I am looking for the best method to highlight host with errors, by comparing them to the previous days.
by example I run this search every day :
index="lsfgbc" OR index="lsficeng" process="lsf-sbatchd-audit" numautofsdefunct
| `autofsversion`
| table host, index, numstucksbatchd, numautofsdefunct, autofs_version
| sort index, host
I tried this but using, earliest=-48h latest=-24h returned an empty result.
| set diff [ search index="lsfgbc" OR index="lsficeng" process="lsf-sbatchd-audit" numautofdefunct
earliest=-48h latest=-24h
| fields + host | fields - _time _raw ]
[ search index="lsfgbc" OR index="lsficeng" process="lsf-sbatchd-audit" numautofsdefunct
earliest=-24h latest=now
| fields + host | fields - _time _raw ]
How to compare to the previous day, or the last month ?
An easy approach is to compare count per day. by example to see the number of error per hosts over a week, and generate a nice graph
error earliest=-7d@d | timechart span=1d count by host useother=0
You also can use summary indexing to save your results every day instead of recalculate them every time : http://www.splunk.com/base/Documentation/4.1.7/Knowledge/Usesummaryindexing with a scheduled search, running every day at midnight (+15 minutes to make sure that all your data is available) example my saved search "summary_error_daily" with the "si" version of the timechart and a more precise detail (per hour)
error earliest=-1d@d latest=@d | sitimechart span=1h count by host useother=0
then call the results with
index=summary name=summary_error_daily | timechart span=2d count by host
Another method is to use the alerting, run a stats count by host search, the use the condition with the "if number of host rise by 1" let it run one day (to store the first values), then it will fire email alerts see http://www.splunk.com/base/Documentation/latest/Admin/HowdoesalertingworkinSplunk
I tried the raw log search about but got this error: Error in 'timechart' command: When you specify a split-by field, only single functions applied to a non-wildcarded data field are allowed.
I would like to get the list of hosts each day, how would I do that?

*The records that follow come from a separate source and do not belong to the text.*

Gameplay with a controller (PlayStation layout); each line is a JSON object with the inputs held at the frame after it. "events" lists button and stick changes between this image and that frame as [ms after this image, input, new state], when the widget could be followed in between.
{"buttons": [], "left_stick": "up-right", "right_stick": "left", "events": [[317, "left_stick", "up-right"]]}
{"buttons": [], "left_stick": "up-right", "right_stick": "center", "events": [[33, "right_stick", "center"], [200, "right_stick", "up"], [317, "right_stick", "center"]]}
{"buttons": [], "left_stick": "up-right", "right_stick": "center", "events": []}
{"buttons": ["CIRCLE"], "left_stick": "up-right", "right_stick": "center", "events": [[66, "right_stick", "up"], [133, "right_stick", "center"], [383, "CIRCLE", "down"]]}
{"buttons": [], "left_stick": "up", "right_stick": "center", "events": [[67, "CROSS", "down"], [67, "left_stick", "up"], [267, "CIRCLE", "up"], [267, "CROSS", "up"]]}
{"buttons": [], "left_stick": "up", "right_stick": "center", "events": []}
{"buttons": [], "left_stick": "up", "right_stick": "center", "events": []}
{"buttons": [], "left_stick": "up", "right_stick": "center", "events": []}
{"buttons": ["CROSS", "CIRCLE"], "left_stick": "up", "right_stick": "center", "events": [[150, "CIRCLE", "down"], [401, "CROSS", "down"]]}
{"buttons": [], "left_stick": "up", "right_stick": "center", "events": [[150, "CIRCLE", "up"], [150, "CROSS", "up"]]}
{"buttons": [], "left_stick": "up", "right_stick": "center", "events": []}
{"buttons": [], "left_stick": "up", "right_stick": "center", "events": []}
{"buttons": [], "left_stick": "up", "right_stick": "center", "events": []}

can you provide the search you used ?
An easy approach is to compare count per day. by example to see the number of error per hosts over a week, and generate a nice graph
error earliest=-7d@d | timechart span=1d count by host useother=0
You also can use summary indexing to save your results every day instead of recalculate them every time : http://www.splunk.com/base/Documentation/4.1.7/Knowledge/Usesummaryindexing with a scheduled search, running every day at midnight (+15 minutes to make sure that all your data is available) example my saved search "summary_error_daily" with the "si" version of the timechart and a more precise detail (per hour)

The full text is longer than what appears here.